In July, a government study found that HIV diagnoses in the United States are down by 30% across all age groups and demographics. The only group that saw an increase was men who have sex with men.
Does this drop in HIV diagnoses mean that prevention measures are working? Perhaps. There are many reasons why HIV diagnoses are down, but before understanding those, we need to understand what it means to be diagnosed with HIV.
Diagnoses vs. Infection
HIV infection is not the same as HIV diagnosis. HIV can present no symptoms and unless the person who has it gets tested, there is no way to know you are infected. So, while HIV diagnoses are down by 30%, this does not necessarily mean less people are infected with HIV.
Reasons Why HIV Diagnoses Are Going Down
As a whole, we can count any drop in HIV diagnoses as a victory. And there are many potential reasons for the drop, including:
- Better knowledge of sexual protection, including condoms
- Successful sex education in public school curriculum
- Successfully advocacy work of HIV activists
- Easier access to sexual protection
- Anti-HIV medications, like Truvada
But, because the study is broad and includes all demographics and age groups, it does not reflect the HIV crisis in minority communities.
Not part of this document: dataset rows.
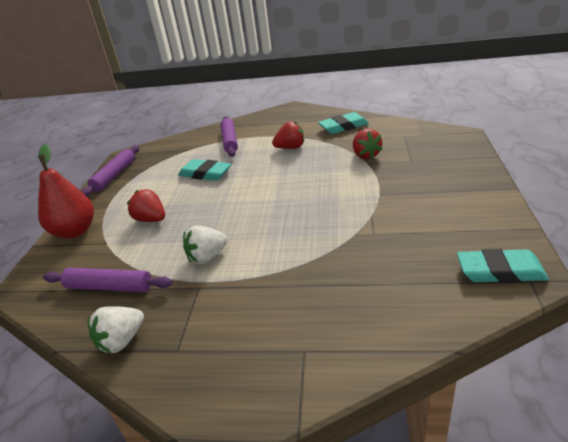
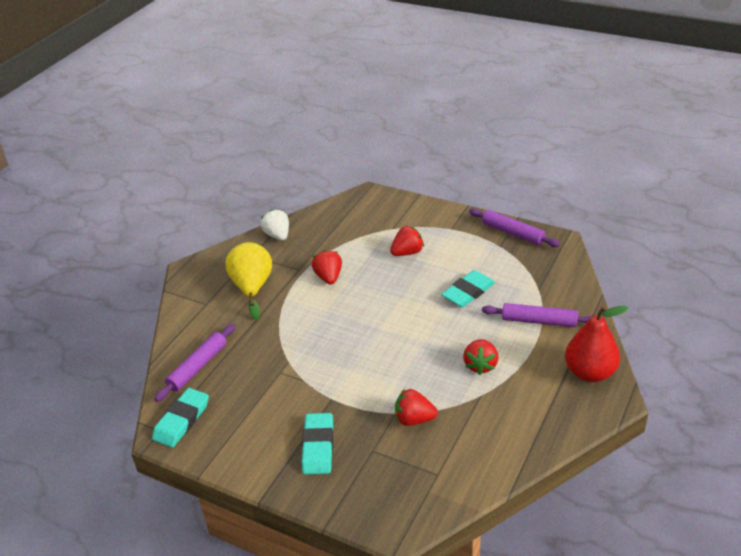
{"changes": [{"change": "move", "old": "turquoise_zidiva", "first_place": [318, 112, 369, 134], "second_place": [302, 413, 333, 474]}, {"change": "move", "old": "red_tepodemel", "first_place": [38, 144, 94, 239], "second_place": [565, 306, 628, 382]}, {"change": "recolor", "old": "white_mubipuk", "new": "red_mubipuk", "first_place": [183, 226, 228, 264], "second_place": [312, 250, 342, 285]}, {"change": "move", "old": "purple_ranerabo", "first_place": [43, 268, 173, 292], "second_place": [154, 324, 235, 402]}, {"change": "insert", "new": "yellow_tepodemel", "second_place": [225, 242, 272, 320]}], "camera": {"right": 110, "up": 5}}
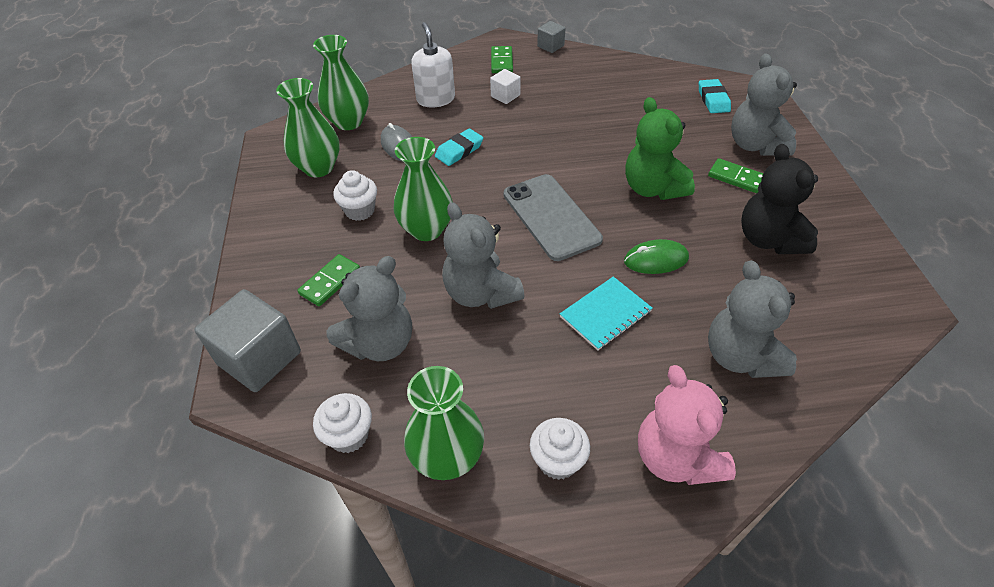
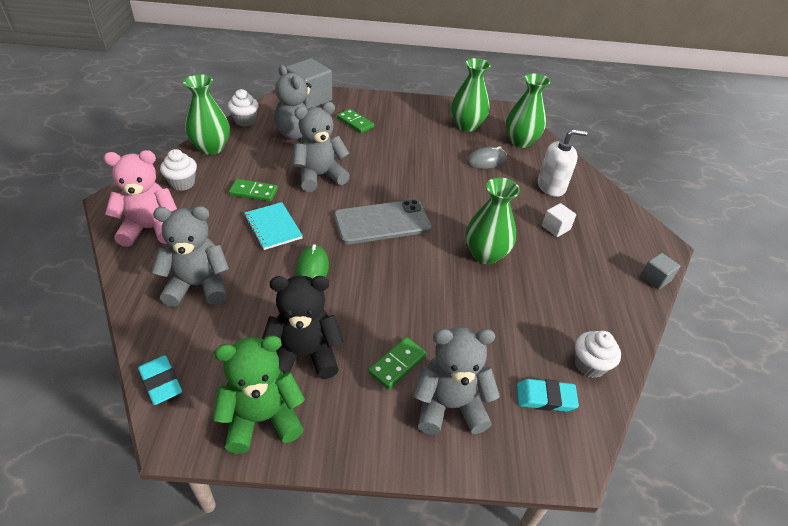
{"changes": [{"change": "move", "old": "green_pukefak", "first_place": [491, 46, 513, 73], "second_place": [229, 179, 278, 202]}, {"change": "move", "old": "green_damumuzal", "first_place": [625, 97, 695, 200], "second_place": [213, 336, 305, 454]}, {"change": "move", "old": "turquoise_zidiva", "first_place": [435, 128, 483, 166], "second_place": [138, 356, 182, 405]}, {"change": "move", "old": "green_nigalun", "first_place": [393, 137, 453, 241], "second_place": [466, 178, 520, 264]}, {"change": "move", "old": "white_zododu", "first_place": [333, 170, 377, 221], "second_place": [575, 331, 621, 378]}], "camera": {"right": 95, "up": -5}}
Men who have sex with men, youths age 20-24, and African Americans are disproportionately affected by HIV. The HIV diagnoses rate of men who have sex with men actually increased, even though there was an overall decrease. Black Americans are eight times more likely than white Americans to be diagnosed with HIV.
Where We Go From Here
At UNM Truman Health Services, our goal is to help our community prevent HIV infection through education and testing. In New Mexico, men who have sex with men and the Latino community are at a higher risk for HIV infection.
To prevent HIV, it is important to know how it is spread. You can get HIV by:
- Having unprotected sex with someone who is HIV positive
- Sharing needles
- Breast milk (mother to infant)
HIV is 100% preventable. Condoms can be used to lower the risk of transmitting HIV. Intravenous drug users should try to use clean needles to avoid infection.
But, the best way to prevent HIV infection in your community is to get tested and know your status. Knowing your status empowers you to take care of yourself and the people you care about.